What to produce
Each and every line below goes into your answer unchanged, but leave out the images.

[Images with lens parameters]
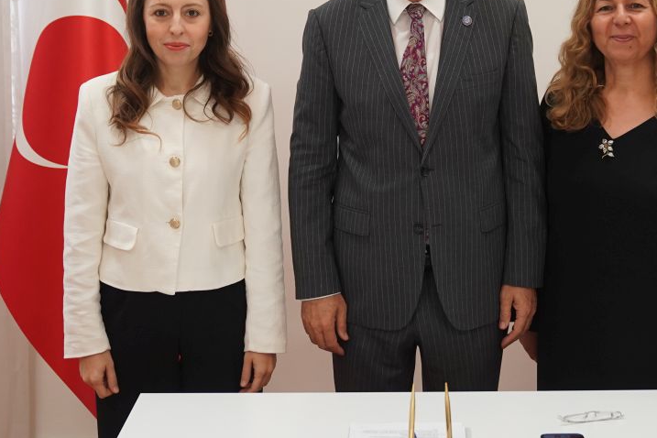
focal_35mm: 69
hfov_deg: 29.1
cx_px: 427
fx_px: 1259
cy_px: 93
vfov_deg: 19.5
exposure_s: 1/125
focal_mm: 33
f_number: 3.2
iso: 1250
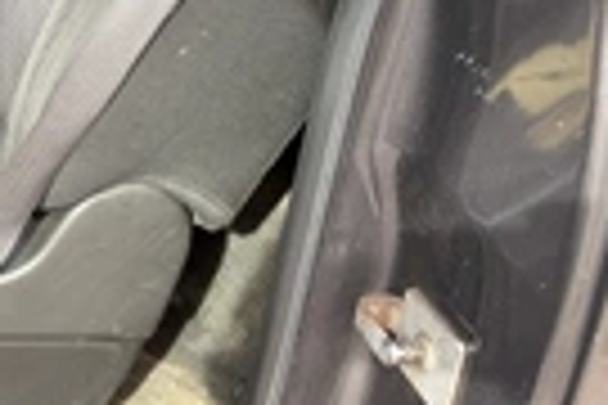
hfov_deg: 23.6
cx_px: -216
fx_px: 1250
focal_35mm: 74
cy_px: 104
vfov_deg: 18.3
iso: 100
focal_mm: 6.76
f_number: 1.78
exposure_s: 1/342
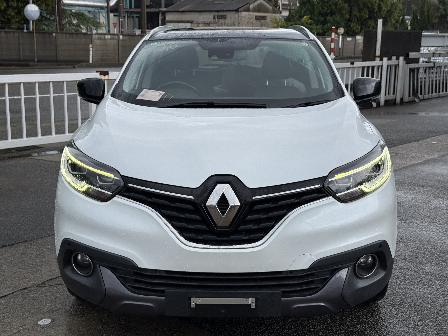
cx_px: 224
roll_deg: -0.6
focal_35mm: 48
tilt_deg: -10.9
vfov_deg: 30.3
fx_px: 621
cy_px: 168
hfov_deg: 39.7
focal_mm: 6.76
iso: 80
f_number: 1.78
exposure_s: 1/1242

Your response
focal_35mm: 69
hfov_deg: 29.1
cx_px: 427
fx_px: 1259
cy_px: 93
vfov_deg: 19.5
exposure_s: 1/125
focal_mm: 33
f_number: 3.2
iso: 1250
hfov_deg: 23.6
cx_px: -216
fx_px: 1250
focal_35mm: 74
cy_px: 104
vfov_deg: 18.3
iso: 100
focal_mm: 6.76
f_number: 1.78
exposure_s: 1/342
cx_px: 224
roll_deg: -0.6
focal_35mm: 48
tilt_deg: -10.9
vfov_deg: 30.3
fx_px: 621
cy_px: 168
hfov_deg: 39.7
focal_mm: 6.76
iso: 80
f_number: 1.78
exposure_s: 1/1242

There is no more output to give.